1. The residuals are scattered within the "banded straight line": The ideal state of model fitting

  If the scatter plot of residuals and predicted values shows a banded area with a consistent width (no obvious change in width) and no extreme outliers, it indicates that:

  - The variance of the residuals is constant (satisfying the "homoscedasticity assumption").

  - No systematic trend (the model has captured all interpretable variations);

  - No outliers (no bias in the sample).

  At this point, the model is a perfect fit, and the unexplained errors are only random fluctuations.

  

2. The residuals show a funnel shape: A signal of non-constant variance

  The funnel shape means that "the fluctuation range of residuals widens (or narrows) as the predicted value increases" - for example, when studying "the impact of income on consumption", the consumption residuals of low - income groups are very small (consumption is concentrated), while those of high - income groups are very large (there are large consumption differences). This situation violates the "homoscedasticity assumption":

  - The model assumes that the error variances of all observations are the same, but in reality, the variance changes with the predicted values.

  - It will lead to inaccurate standard deviations of parameter estimates (the estimates in high-variance regions are even less reliable).

  At this time, the model is not well - fitted and needs to be adjusted (for example, perform a square - root transformation on the dependent variable to stabilize the variance).

  

3. The residuals show a curvilinear shape: A sign of a wrong model form

  If the scatter plot of residuals and predicted values shows an obvious curvilinear trend (e.g., negative first, then positive, and negative again), it indicates that the functional form of the model is incorrect. For example, the actual relationship is a quadratic curve (such as the relationship between study time and grades: grades first increase with time and then decline after exceeding a threshold), but a linear model is used, resulting in the residuals retaining an unexplained non - linear trend.
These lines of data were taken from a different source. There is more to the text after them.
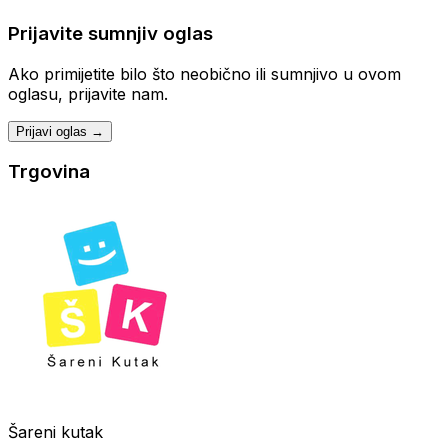
Prijavite sumnjiv oglas
Ako primijetite bilo što neobično ili sumnjivo u ovom
oglasu, prijavite nam.
Prijavi oglas →
Trgovina
Šareni kutak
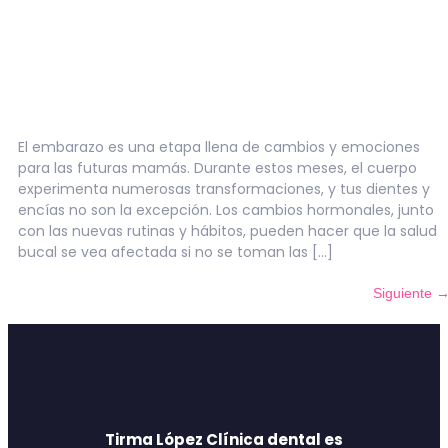
El embarazo es una etapa llena de cambios y emociones
para las futuras mamás. Durante estos meses, el cuerpo
experimenta numerosas transformaciones, y tus dientes y
encías no son la excepción. Los cambios hormonales, junto
con las nuevas rutinas y hábitos, pueden hacer que la salud
bucal se vea afectada si no se toman las […]
Siguiente
Tirma López Clínica dental es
  At this time, the model is completely unable to capture the real patterns of the data, and the model form must be reset (e.g., adding a quadratic term).

  

4. The residuals show an "elliptical shape": The variance problem of probability value variables

  When the response variable is a probability value (such as a categorical variable between 0 and 1), the variance of the residuals will change with the predicted values (the variance decreases when the probability is close to 0 or 1 and increases when it is close to 0.5). In this case, the scatter plot of the residuals will be "elliptical". This situation also violates the "homoscedasticity assumption". Data transformation (such as logit transformation) is required to map the probability values to the real number domain to stabilize the variance.

  In essence, an ellipse represents the "non - constant variance phenomenon specific to probability value variables" and is a typical signal of model misfit.

  

Residuals are the "bridge" between the model and the data

  The core value of residuals lies in connecting the sample with the population, and the model with the data through the "random error after mean removal".

  - Sample representativeness of the normality test for residuals;

  - Test the model fit through the trend of residuals;

  - The graphical analysis of residuals intuitively reveals the problems in the model.

  In short, residuals are the "key tool for diagnosing data quality and model reliability" in statistical analysis. By understanding residuals, one can understand the "fit" between data and models.